Born in Birmingham to Florence Laura (née Whiley) and Henry Sydney Owen, Owen began his football career playing for the Birmingham YMCA team before joining Birmingham City as a youth player. After the end of the Second World War, he made it into the club's first team for the 1946–47 season, but played just five times in the Second Division and was allowed to leave at the end of the season.

Owen signed for Luton in June 1947. He played 388 league games for the club and 423 in all league and cup games, and after constant displays of natural ability in the 1949–50 season, was appointed as captain by manager Dally Duncan. He earned three caps for the England national football team in 1954, and selected as part of the squad for the 1954 FIFA World Cup, at which he appeared in England's first match, a 4–4 draw with Belgium. He also played twice for the Football League XI.

In 1959, his final season as a player, Owen was named the FWA Footballer of the Year. On 27 April 1959, he was appointed as player-manager of Luton following the departure of Dally Duncan six months earlier; Owen was therefore in charge of the club for the 1959 FA Cup Final against Nottingham Forest. As well as serving as manager for the match, he also captained the side from his position at centre half.

After less than a year in the job, a "fundamental disagreement on policy" led to his resignation on 23 April 1960. He later became first team coach of Leeds United under Jack Taylor and then Don Revie throughout the 1960s and 1970s, bringing with him trainer Les Cocker.

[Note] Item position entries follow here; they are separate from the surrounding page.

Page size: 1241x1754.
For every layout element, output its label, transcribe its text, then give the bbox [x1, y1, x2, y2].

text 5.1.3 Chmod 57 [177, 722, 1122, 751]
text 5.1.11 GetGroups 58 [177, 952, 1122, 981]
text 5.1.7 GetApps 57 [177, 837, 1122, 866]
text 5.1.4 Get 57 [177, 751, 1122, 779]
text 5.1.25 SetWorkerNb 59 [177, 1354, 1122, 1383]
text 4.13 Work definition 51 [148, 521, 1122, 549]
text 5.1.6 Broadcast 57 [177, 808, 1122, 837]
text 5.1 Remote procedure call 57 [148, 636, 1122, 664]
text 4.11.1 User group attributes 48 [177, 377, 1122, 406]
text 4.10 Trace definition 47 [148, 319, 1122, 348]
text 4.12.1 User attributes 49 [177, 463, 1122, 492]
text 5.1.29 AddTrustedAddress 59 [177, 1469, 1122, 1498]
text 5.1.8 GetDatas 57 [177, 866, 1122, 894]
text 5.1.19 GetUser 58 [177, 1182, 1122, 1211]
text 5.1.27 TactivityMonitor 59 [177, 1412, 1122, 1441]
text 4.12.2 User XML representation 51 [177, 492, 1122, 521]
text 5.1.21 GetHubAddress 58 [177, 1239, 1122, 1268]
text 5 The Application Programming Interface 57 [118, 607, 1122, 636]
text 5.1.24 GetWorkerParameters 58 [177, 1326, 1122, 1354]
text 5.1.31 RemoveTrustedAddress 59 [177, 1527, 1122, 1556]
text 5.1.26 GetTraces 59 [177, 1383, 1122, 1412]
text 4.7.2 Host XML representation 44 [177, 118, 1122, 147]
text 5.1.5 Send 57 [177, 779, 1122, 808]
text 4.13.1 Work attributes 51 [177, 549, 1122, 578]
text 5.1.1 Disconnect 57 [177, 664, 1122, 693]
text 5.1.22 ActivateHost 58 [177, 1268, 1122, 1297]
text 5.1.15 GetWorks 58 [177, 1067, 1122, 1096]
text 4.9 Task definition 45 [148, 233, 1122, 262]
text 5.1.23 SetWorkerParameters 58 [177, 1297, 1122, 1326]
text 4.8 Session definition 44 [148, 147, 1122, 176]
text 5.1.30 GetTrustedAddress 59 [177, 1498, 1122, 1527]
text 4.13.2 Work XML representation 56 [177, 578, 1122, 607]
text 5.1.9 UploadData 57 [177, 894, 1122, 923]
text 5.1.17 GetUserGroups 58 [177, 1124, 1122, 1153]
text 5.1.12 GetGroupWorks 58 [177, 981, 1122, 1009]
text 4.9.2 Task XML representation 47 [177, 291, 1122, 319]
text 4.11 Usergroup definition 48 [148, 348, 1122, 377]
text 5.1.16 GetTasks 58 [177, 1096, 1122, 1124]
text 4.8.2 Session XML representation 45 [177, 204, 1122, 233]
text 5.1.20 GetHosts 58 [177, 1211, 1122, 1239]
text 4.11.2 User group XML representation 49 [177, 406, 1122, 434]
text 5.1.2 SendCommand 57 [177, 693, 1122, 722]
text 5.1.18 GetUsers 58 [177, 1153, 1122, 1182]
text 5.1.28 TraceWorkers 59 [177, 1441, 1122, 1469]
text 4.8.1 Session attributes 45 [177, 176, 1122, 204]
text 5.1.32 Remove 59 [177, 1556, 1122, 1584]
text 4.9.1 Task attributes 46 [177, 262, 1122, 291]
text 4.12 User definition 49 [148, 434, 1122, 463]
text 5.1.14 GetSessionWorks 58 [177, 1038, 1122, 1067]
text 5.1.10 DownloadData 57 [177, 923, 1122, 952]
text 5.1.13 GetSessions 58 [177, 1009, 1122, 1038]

In 1978, he was hired by Manchester United manager Dave Sexton to be the club's youth coach. He remained in the position for three years until shortly after Sexton's departure from the club at the end of the 1980–81 season. Owen is credited with spotting the potential of Mark Hughes as a striker, having selected him for the youth team during his final season working at Old Trafford.